The letter is signed by the chair and ranking minority member of the Senate Energy and Natural Resources Committee (Ron Wyden, D-Oregon, and Lisa Murkowski, R-Alaska) and the chair and ranking minority member of the Senate Appropriations Subcommittee on Energy and Water Development (Diane Feinstein, D-California and Lamar Alexander, R-Tennessee).
The US Department of Energy (DOE) last revealed the cost and schedule for the US contribution to ITER in its FY2007 budget submission, providing a year-by-year funding profile, saying that it would total $1.122 billion and that funding would be completed in FY2014. In 2008, DOE revised this estimate to a "range" between $1.4B to $2.2B but provided no year-by-year funding profile. In its latest (FY2014) budget submission to Congress April 10, DOE states that since 2008 several factors "have placed upward pressure on the cost range" but they do not give a new range. The budget submission also does not give a year-by-year spending profile, stating that "DOE and its oversight organizations have agreed to support an annual funding level of no more than $225 million per year beginning in FY2014. The current ITER schedule calls for completion of construction in late 2020.

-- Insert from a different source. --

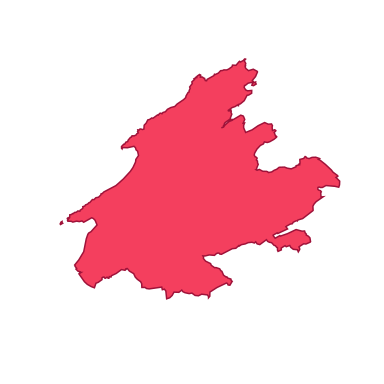 Midleton Lea-7, Cork, Ireland (Equal Earth projection), rotated 154°
{"feature_id": "5873133B11513938910004", "entity_name": "Midleton Lea-7", "entity_type": "district", "adm_level": 2, "iso_a3": "IRL", "parent_name": "Ireland", "parent_adm1": "Cork", "projection": "equal_earth", "projection_center": [-8.098, 51.922], "detail": "fine", "context": "isolated", "style": "filled", "palette": "rose", "viewbox_px": 384, "rotation_deg": 154, "n_neighbors": 0, "source": "geoboundaries", "source_scale": "gbopen_adm2", "svg_char_len": 6037}
<svg xmlns="http://www.w3.org/2000/svg" viewBox="0 0 384 384"><g transform="rotate(154 192 192)"><path d="M114.5,231.0L115.9,231.4L112.8,234.1L112.6,237.2L112.7,237.9L114.5,239.7L123.0,239.0L123.7,239.4L124.3,238.8L127.7,239.1L132.7,237.8L133.2,238.3L133.0,237.7L135.2,236.5L137.5,236.8L135.0,236.7L134.5,238.0L133.1,238.4L132.9,239.3L131.8,239.9L126.3,240.8L126.9,240.3L126.3,239.6L125.1,240.1L125.2,241.6L122.1,244.5L122.0,246.8L121.4,247.2L121.1,248.5L122.7,248.5L123.2,249.1L123.8,248.3L123.6,249.5L119.0,250.3L115.8,249.9L113.0,250.3L112.5,249.9L112.7,248.6L111.7,250.3L109.9,250.0L105.0,251.2L100.1,254.8L98.6,254.3L95.1,254.6L93.8,257.1L97.7,258.6L99.0,260.3L99.3,263.1L98.1,264.7L97.5,264.4L93.9,265.2L89.0,264.1L88.7,263.3L90.0,263.2L91.4,261.7L90.1,260.6L87.0,260.9L87.0,262.4L86.6,263.0L88.1,263.2L88.9,265.8L84.3,267.9L80.5,271.2L80.5,271.9L83.1,275.5L88.0,276.3L88.4,277.3L88.1,277.5L88.5,277.4L89.5,279.4L89.3,281.4L88.5,281.9L88.7,282.4L87.3,284.0L87.5,287.1L85.6,287.9L86.0,288.4L86.8,288.2L86.2,288.6L88.2,287.7L91.5,287.6L91.9,288.6L92.6,288.5L96.9,286.6L100.0,288.3L101.0,287.1L105.3,286.4L107.3,286.5L109.9,287.8L111.3,287.8L113.1,288.5L116.2,287.3L119.7,287.4L120.2,288.0L121.3,287.0L129.0,286.6L130.1,285.6L131.2,286.3L130.9,288.6L131.3,288.6L132.2,290.7L133.6,291.3L133.3,291.4L133.8,292.8L132.4,293.4L133.6,293.5L133.8,294.3L136.5,293.9L137.6,292.8L137.9,293.5L139.9,292.6L139.7,293.0L140.6,292.9L140.4,292.1L143.9,291.0L144.2,289.4L148.1,287.4L148.2,286.0L150.1,284.4L150.7,283.2L151.9,283.2L155.3,280.9L156.3,279.6L159.1,278.7L166.8,277.6L170.0,276.4L174.0,277.2L177.8,277.1L180.7,275.8L183.3,276.2L184.7,275.5L185.4,276.5L186.5,276.8L188.7,275.9L189.2,276.4L194.8,275.4L195.7,276.2L198.4,275.8L200.1,276.2L203.0,274.0L205.7,273.0L207.7,269.6L209.2,269.9L210.4,271.1L211.5,271.4L212.4,270.9L213.5,271.6L213.8,270.4L214.4,270.2L214.4,268.7L216.2,268.5L217.1,267.8L219.3,267.8L221.3,268.8L222.4,267.9L223.3,268.1L226.7,266.6L227.7,265.5L229.6,265.8L231.6,264.5L232.3,264.9L235.4,263.8L236.2,262.1L236.0,261.6L235.5,262.7L234.5,262.1L235.6,261.7L234.4,262.1L230.7,260.1L224.1,258.5L223.4,256.6L223.8,254.4L223.0,252.5L224.1,248.2L228.2,245.9L229.6,243.7L234.3,239.9L238.3,237.6L248.0,233.8L257.6,231.1L271.2,230.7L273.5,229.9L274.4,230.3L275.3,229.3L278.3,228.3L280.9,229.0L283.5,228.1L284.8,228.9L288.6,227.3L289.3,227.6L291.1,226.9L293.4,227.1L294.5,226.4L296.6,226.7L296.9,225.6L297.6,225.1L300.6,224.6L300.9,224.0L301.8,224.1L302.8,225.0L305.0,224.5L306.4,225.1L308.5,224.6L308.9,225.0L310.3,224.6L311.8,225.1L313.3,222.5L314.2,222.4L314.5,223.2L315.4,223.0L315.1,222.6L315.6,222.2L315.2,221.7L316.3,221.1L316.4,220.2L313.4,218.6L312.3,217.2L308.5,216.4L306.3,214.8L303.6,214.2L302.6,212.3L293.4,212.8L292.3,211.4L291.5,209.0L291.8,204.0L300.2,200.6L302.9,200.4L304.2,199.6L307.6,196.2L315.5,185.8L323.5,180.6L329.5,177.8L329.3,177.0L329.7,176.4L329.1,174.0L330.1,173.6L329.2,170.8L327.8,169.6L328.2,169.4L328.0,168.9L326.9,168.3L329.5,168.0L328.0,158.5L326.6,154.9L324.0,151.1L321.7,148.7L318.3,152.1L315.9,151.9L311.3,152.7L310.6,154.2L309.8,154.5L308.4,154.2L308.2,152.9L307.6,152.4L305.7,152.7L305.2,151.3L304.5,150.9L303.4,152.2L302.1,151.1L301.1,152.1L295.8,152.0L289.4,153.2L286.5,151.0L285.3,151.3L285.4,151.8L284.9,152.0L283.7,151.6L282.9,148.3L280.2,144.2L280.3,140.4L279.4,137.5L277.5,133.9L277.4,131.7L278.9,128.2L276.0,126.8L275.2,125.2L273.0,123.7L260.9,119.8L261.5,117.2L259.4,116.8L258.9,114.5L261.6,107.1L258.4,106.7L255.2,107.7L252.1,109.9L247.8,107.6L244.2,108.3L243.9,106.4L242.5,104.6L239.1,101.9L236.4,101.2L234.6,97.7L231.7,95.9L228.1,95.9L223.2,92.7L223.0,90.8L223.5,89.7L221.7,90.5L219.8,94.2L211.5,95.2L201.0,95.1L200.3,94.3L200.3,92.6L198.8,91.6L195.0,94.1L195.6,95.1L195.2,96.7L197.5,98.9L197.9,100.5L198.6,100.6L200.1,103.4L199.9,107.6L200.6,108.7L200.8,110.9L203.6,113.6L204.8,114.0L206.8,117.6L206.7,119.5L210.1,123.9L210.9,127.2L210.1,128.5L210.2,129.8L208.0,128.7L204.1,127.9L199.6,125.2L196.9,126.0L195.3,125.7L194.3,124.9L194.2,124.0L192.8,123.1L180.6,123.4L177.3,122.2L173.4,123.3L173.4,122.7L170.6,123.0L166.9,122.0L163.9,121.9L160.2,120.6L158.3,118.8L156.6,119.3L156.2,116.8L154.1,115.0L146.0,116.5L145.7,114.5L144.5,112.9L142.7,111.6L141.6,108.0L140.6,107.2L140.2,105.2L139.6,104.6L140.7,102.1L140.7,100.9L137.1,100.8L136.4,102.5L131.9,103.0L131.3,101.5L127.6,101.1L127.5,99.0L126.1,96.1L122.6,93.9L122.7,91.6L120.4,93.1L119.9,94.4L120.0,95.7L119.6,95.9L114.3,96.5L112.4,95.3L107.8,95.1L107.2,95.4L106.1,99.1L106.8,101.3L108.2,103.2L107.7,104.0L108.2,105.8L107.9,107.6L110.2,108.5L114.9,112.6L124.5,112.7L131.8,113.6L132.1,114.3L137.5,114.0L138.2,117.2L137.9,117.7L133.3,117.9L133.1,117.1L122.3,116.9L122.8,119.7L121.5,119.9L117.9,120.1L115.7,119.5L114.4,120.4L111.9,120.5L109.9,120.2L109.9,119.9L108.9,120.4L104.2,119.6L91.6,122.2L91.2,122.4L89.6,126.2L87.5,127.7L84.6,128.9L76.2,130.2L78.2,131.0L76.6,135.0L75.7,135.4L75.9,136.8L77.4,138.3L77.7,139.4L76.8,140.9L75.5,140.7L74.4,139.6L72.7,138.9L68.8,139.1L61.1,134.5L58.0,132.0L56.3,133.7L54.5,137.0L56.2,142.0L54.0,142.2L53.9,142.8L56.6,148.1L57.1,150.7L60.0,158.3L63.1,164.8L64.1,165.9L62.7,166.2L65.5,169.0L68.9,170.5L72.1,170.7L73.9,172.2L74.3,173.9L74.8,174.3L76.9,173.2L80.8,174.0L82.3,170.5L83.2,170.4L83.2,169.8L83.8,169.8L83.6,169.4L86.9,170.0L87.4,169.1L92.6,169.3L96.0,171.7L97.9,173.8L102.8,176.0L106.0,175.3L108.6,175.5L111.6,175.1L114.8,176.0L115.1,177.0L116.0,177.9L119.3,179.6L121.6,182.8L124.0,183.0L124.6,183.9L124.0,183.8L123.6,184.9L120.3,187.9L120.4,189.1L119.6,191.2L120.1,192.6L118.6,193.9L119.3,195.7L119.8,195.9L119.9,197.9L118.6,199.5L114.8,202.1L110.1,203.9L106.7,203.9L105.0,205.3L102.7,203.5L100.1,203.1L95.2,203.4L92.0,204.2L91.6,204.5L91.9,205.5L92.4,205.6L92.0,209.6L90.2,210.0L89.7,210.5L90.4,211.7L92.7,212.0L91.5,215.3L90.6,216.3L90.7,218.3L93.7,219.5L96.3,222.6L103.5,222.6L110.8,221.5L117.7,222.0L117.4,227.1L116.4,229.2L114.5,231.0ZM324.4,220.4L321.9,220.6L322.2,221.4L321.7,222.5L322.9,222.4L324.5,221.1L324.4,220.4Z" fill="#f43f5e" stroke="#9f1239" stroke-width="1.5"/></g></svg>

The Senate press release states "DOE recently pledged to cap U.S. funding for ITER at $2.4B" though when and how DOE made that pledge is unclear. The DOE had spent only $0.54B on ITER through FY 2012 and had planned on spending $150M in FY2013 prior to any cut required by "sequestration". For FY2014, the Presidents budget proposed increasing this to $225M, largely by reducing the U.S domestic fusion budget, including termination of funding for the Alcator C-Mod experiment at MIT and reductions in the High Energy Density Laboratory Physics and theory programs.